It was one of the most famous acceptance speeches at a Hollywood awards show. When she took the stage as the first African-American woman to win the Best Actress Oscar in 2002 for Monsters Ball, Halle Berry told a star-struck audience of her win, “This is for every nameless, faceless woman of color that now has a chance because this door tonight has been opened.”
Fast forward 15 years later, Berry is singing a different tune. In a recent interview with Teen Vogue, Berry told Editor-in-Chief Elaine Welteroth that her 2002 Academy Award win meant “nothing” to her now as she is the only woman of color to have ever won Best Actress since then.
Berry told Welteroth it was “probably one of her lowest professional moments,” after she realized for the second year in a row it was only white actors and actresses who were nominated for the Academy Awards.
I sat there and I really thought, ‘Wow, that moment really meant nothing…That meant nothing. I thought it meant something, but I think that meant nothing.’ And I was profoundly hurt by that and saddened by that…It’s troubling, to say the least…
After this realization, Berry became committed to making more opportunities for people of color:
I want to start directing. I want to start producing more...I want to start being a part of making more opportunities for people of color. I have conversations more deeply with the Academy members, and I’m trying to figure out how to help and add more diversity into the Academy. … These kinds of groups have to start changing and we have to start becoming more conscious and more inclusive…We need more people of color writing, directing, producing, not just starring. We have to start telling stories that include us.
But it's not true -- the picture isn't as bleak as Berry paints it. Since 2002, four black women have been nominated for Best Actress and five have won Best Supporting Actress; Jennifer Hudson, Mo'Nique, Octavia Spencer, Lupita Nyong'o and just this year, Viola Davis. On the flip side, in the past 15 years, black actors Morgan Freeman and Mahershala Ali (this year) have won Best Supporting Actor.

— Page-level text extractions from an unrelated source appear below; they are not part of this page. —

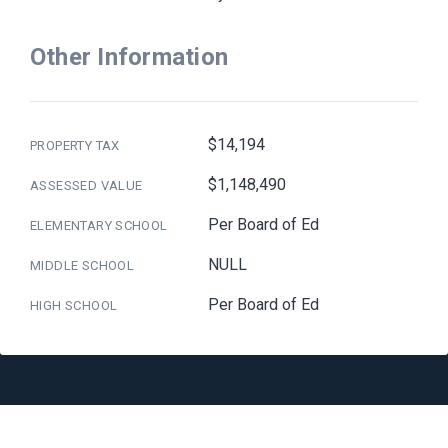
Other Information
$14,194
PROPERTY TAX
$1,148,490
ASSESSED VALUE
Per Board of Ed
ELEMENTARY SCHOOL
NULL
MIDDLE SCHOOL
Per Board of Ed
HIGH SCHOOL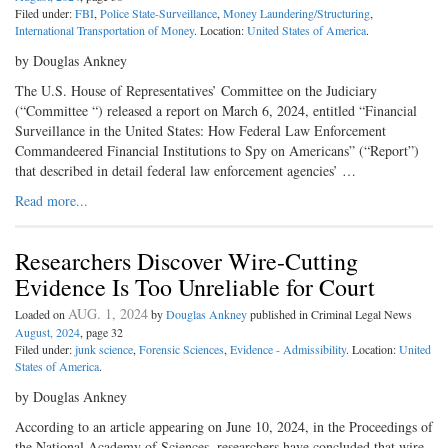
Filed under:
FBI
,
Police State-Surveillance
,
Money Laundering/Structuring
,
International Transportation of Money
. Location:
United States of America
.
by Douglas Ankney
The U.S. House of Representatives’ Committee on the Judiciary
(“Committee “) released a report on March 6, 2024, entitled “Financial
Surveillance in the United States: How Federal Law Enforcement
Commandeered Financial Institutions to Spy on Americans” (“Report”)
that described in detail federal law enforcement agencies’ …
Read more...
Researchers Discover Wire-Cutting
Evidence Is Too Unreliable for Court
AUG. 1, 2024
Loaded on
by
Douglas Ankney
published in Criminal Legal News
August, 2024
, page 32
Filed under:
junk science
,
Forensic Sciences
,
Evidence - Admissibility
. Location:
United
States of America
.
by Douglas Ankney
According to an article appearing on June 10, 2024, in the Proceedings of
the National Academy of Sciences, researchers have concluded that wire-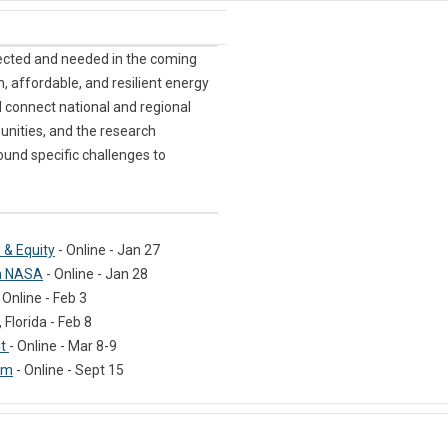
ected and needed in the coming
n, affordable, and resilient energy
 connect national and regional
nities, and the research
ound specific challenges to
 & Equity
- Online - Jan 27
om NASA
- Online - Jan 28
 Online - Feb 3
Florida - Feb 8
it
- Online - Mar 8-9
um
- Online - Sept 15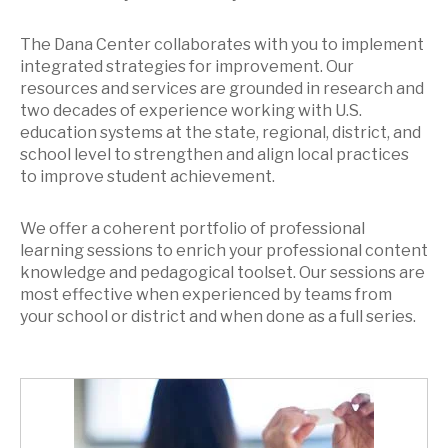
The Dana Center collaborates with you to implement
integrated strategies for improvement. Our
resources and services are grounded in research and
two decades of experience working with U.S.
education systems at the state, regional, district, and
school level to strengthen and align local practices
to improve student achievement.
We offer a coherent portfolio of professional
learning sessions to enrich your professional content
knowledge and pedagogical toolset. Our sessions are
most effective when experienced by teams from
your school or district and when done as a full series.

But, as People magazine’s Mike Miller writes, since 2015’s controversy on lack of diversity, more actors and actresses of color have been nominated:
Following the controversy surrounding the 2015 Oscars, last year’s race included more nominees of color in major acting categories. Denzel Washington was nominated for Best Actor for Fences, Ruth Negga was nominated for Best Actress for Loving, Mahershala Ali won Best Supporting Actor for Moonlight and Viola Davis, Naomie Harris and Octavia Spencer were all nominated for Best Supporting Actress for Fences, Moonlight and Hidden Figures, respectively. Davis ended up winning the award.
The Academy is lunging to push more minority voters into its Oscar balloting. Perhaps Hollywood awards would mean more if it was truly on the best acting performance, not based on color.